▶ EXCERPTED PASSAGE
*****
10 - Capital Budgeting Flashcards
why do we take TVM into account for investing decisions?
as the initial inv may only recovered after a long time
do we include interest expenses in NPV calc?
no, already included in WACC
what do we do with the assessed loss if the project is making a profit?
deduct it directly from project’s taxable income
what do we do with the assessed loss if the loss canNOT be utilized elsewhere in the company?
carry it over to the next year
what do we do with the assessed loss if the loss CAN be utilized elsewhere in the company?
don’t carry over, will just have + tax for that year
what is the IRR?
internal rate of return – takes into account TVM
how do we manually calculate IRR?
discounted earnings from project / inv amount
what do we do with IRR?
compare to WACC
must be bigger than WACC to accept
how do we calculate ARR?
average annual acc profit / inv amount
what do we do with ARR?
compare to WACC
must be bigger than WACC to accept
how do we calculate payback period?
- take initial inv and reduce by profit in each year
decimals and months etc - can discount or not
how to calculate profitability index?
PV / investment
why do we base our decision on profitability index and not just NPV?
NPV bases our decision only on cash flows, whereas using profitability index allows us to see how profitable the project is in relation to its cost
when do we use capital rationing?
*****
▶ EXERCISE DIRECTIONS
Write out the part of the capital budgeting flashcards that opens with "deduct it directly" and closes with "is the IRR?", using "tax loss" in place of "assessed loss" wherever it appears. The material that comes next is unrelated to the capital budgeting flashcards.
*****
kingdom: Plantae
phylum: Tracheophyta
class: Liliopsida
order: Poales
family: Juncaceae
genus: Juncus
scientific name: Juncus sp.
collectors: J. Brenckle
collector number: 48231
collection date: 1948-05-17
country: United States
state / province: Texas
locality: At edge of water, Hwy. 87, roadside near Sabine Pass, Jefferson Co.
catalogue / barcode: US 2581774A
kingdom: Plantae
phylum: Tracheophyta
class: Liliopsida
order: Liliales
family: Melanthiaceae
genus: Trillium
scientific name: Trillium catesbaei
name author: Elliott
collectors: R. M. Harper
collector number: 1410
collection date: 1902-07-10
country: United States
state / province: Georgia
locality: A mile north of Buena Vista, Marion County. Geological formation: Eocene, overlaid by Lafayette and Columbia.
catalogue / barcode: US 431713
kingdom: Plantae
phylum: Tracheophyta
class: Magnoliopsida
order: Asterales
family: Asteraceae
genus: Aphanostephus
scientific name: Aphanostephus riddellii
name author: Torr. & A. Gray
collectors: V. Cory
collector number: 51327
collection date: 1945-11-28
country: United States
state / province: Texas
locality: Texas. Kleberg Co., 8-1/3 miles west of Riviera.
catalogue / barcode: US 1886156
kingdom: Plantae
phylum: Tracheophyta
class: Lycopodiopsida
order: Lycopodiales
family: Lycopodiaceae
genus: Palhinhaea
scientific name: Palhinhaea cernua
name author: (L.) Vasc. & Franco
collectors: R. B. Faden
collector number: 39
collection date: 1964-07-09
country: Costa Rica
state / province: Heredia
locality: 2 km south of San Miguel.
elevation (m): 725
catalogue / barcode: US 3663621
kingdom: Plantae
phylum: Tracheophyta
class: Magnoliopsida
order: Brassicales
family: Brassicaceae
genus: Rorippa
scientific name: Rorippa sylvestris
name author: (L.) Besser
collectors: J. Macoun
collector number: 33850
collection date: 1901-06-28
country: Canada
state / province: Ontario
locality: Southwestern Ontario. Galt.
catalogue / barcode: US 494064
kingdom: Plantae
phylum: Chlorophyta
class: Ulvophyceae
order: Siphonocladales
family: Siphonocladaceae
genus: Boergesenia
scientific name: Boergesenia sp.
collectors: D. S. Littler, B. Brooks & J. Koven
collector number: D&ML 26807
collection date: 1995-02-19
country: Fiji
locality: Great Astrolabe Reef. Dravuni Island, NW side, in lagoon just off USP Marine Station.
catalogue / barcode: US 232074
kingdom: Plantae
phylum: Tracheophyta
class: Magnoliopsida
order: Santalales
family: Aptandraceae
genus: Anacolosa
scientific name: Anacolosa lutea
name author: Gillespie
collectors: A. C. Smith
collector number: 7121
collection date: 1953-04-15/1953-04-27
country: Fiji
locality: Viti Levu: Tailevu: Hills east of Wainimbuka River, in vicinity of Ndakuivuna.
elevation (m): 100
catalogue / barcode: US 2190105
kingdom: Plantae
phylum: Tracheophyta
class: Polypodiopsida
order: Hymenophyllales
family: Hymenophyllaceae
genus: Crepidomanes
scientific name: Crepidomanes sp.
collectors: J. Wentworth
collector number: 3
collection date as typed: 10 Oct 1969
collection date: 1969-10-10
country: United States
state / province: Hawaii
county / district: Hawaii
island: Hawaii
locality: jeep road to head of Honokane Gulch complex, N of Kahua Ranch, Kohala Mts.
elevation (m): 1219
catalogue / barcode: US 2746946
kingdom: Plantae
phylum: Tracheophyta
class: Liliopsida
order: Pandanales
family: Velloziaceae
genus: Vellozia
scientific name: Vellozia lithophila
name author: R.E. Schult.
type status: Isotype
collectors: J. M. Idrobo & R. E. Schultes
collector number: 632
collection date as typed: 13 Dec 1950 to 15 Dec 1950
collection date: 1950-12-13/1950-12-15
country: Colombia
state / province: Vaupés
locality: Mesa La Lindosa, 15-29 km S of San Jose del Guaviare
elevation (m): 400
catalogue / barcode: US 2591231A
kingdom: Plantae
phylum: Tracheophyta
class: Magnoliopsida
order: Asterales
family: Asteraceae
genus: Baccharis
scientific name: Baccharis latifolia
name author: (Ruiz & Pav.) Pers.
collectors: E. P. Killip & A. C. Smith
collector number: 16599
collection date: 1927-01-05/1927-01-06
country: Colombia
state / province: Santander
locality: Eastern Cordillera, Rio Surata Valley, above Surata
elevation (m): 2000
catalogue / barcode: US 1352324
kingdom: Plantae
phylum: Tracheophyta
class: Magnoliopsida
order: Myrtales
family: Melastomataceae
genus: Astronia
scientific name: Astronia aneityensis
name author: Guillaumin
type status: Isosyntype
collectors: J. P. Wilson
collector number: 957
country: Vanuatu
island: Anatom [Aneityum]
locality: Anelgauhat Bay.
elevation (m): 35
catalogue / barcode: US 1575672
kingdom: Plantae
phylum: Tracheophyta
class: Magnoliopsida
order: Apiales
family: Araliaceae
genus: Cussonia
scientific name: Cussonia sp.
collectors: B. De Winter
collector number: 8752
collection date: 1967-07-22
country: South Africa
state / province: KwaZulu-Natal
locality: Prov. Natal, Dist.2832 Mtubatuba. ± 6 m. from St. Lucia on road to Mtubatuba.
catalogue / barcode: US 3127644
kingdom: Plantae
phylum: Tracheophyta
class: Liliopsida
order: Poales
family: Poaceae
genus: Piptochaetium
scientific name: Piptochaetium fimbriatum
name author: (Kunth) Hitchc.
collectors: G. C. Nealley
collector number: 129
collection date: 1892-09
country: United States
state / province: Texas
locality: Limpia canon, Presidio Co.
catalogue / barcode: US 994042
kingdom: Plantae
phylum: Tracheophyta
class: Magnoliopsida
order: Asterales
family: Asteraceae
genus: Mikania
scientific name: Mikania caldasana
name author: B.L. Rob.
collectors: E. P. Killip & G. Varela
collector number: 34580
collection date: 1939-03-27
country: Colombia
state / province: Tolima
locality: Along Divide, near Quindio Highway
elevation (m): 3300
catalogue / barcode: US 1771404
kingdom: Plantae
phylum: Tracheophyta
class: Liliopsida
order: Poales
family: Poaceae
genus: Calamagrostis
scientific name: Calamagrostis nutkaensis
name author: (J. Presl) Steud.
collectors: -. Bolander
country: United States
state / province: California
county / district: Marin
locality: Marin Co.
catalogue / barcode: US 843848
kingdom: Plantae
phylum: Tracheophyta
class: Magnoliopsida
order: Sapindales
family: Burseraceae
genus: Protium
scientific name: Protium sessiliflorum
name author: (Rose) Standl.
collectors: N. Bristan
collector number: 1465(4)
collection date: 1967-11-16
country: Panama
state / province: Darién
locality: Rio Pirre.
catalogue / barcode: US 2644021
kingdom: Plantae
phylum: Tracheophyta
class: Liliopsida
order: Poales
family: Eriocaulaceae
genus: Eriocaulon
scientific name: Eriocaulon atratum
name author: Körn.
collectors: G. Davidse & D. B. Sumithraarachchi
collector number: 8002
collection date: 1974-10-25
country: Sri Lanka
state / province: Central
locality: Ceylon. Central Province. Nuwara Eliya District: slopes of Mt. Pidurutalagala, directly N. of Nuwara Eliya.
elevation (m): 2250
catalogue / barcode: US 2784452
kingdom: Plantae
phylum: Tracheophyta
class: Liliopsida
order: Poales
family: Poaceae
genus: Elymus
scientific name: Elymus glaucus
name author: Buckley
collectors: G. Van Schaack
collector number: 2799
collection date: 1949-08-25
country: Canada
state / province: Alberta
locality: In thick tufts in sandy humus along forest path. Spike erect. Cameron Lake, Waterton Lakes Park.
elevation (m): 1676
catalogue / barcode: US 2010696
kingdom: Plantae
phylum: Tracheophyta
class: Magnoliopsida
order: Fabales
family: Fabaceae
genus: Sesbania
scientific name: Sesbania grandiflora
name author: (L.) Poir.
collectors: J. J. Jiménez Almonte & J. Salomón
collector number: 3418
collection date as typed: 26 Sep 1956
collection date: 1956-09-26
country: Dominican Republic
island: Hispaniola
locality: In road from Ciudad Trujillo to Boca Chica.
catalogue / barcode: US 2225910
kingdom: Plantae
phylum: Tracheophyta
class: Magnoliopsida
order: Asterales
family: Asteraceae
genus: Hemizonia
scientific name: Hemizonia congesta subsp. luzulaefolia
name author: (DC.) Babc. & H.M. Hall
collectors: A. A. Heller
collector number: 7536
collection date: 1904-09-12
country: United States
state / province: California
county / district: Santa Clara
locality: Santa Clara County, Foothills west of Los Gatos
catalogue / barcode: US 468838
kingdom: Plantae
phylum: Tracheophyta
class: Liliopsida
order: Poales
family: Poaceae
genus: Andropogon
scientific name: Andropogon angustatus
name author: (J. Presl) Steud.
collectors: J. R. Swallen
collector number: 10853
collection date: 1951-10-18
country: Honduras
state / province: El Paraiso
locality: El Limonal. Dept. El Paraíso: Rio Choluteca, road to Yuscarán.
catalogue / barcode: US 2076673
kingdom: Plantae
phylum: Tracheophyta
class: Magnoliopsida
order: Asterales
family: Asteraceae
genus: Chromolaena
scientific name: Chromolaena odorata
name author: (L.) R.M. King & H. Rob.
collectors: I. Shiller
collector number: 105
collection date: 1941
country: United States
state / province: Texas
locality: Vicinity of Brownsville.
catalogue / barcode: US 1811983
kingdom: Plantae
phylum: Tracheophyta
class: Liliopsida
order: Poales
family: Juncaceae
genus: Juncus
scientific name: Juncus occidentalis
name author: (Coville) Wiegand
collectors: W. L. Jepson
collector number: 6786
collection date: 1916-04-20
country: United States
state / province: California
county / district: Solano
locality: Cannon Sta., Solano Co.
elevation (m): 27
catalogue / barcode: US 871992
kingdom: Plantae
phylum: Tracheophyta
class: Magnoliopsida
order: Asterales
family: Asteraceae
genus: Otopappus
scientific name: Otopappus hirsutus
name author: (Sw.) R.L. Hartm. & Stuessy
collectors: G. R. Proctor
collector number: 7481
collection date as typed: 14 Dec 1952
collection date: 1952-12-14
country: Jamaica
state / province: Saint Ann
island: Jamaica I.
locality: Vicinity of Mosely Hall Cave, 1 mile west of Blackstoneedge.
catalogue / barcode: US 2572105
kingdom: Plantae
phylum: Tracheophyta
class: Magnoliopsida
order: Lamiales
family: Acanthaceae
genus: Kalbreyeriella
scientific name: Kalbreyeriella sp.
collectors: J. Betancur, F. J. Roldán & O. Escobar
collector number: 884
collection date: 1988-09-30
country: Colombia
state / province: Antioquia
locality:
*****
▶ ANSWER FOR THIS EXERCISE
deduct it directly from project’s taxable income
what do we do with the tax loss if the loss canNOT be utilized elsewhere in the company?
carry it over to the next year
what do we do with the tax loss if the loss CAN be utilized elsewhere in the company?
don’t carry over, will just have + tax for that year
what is the IRR?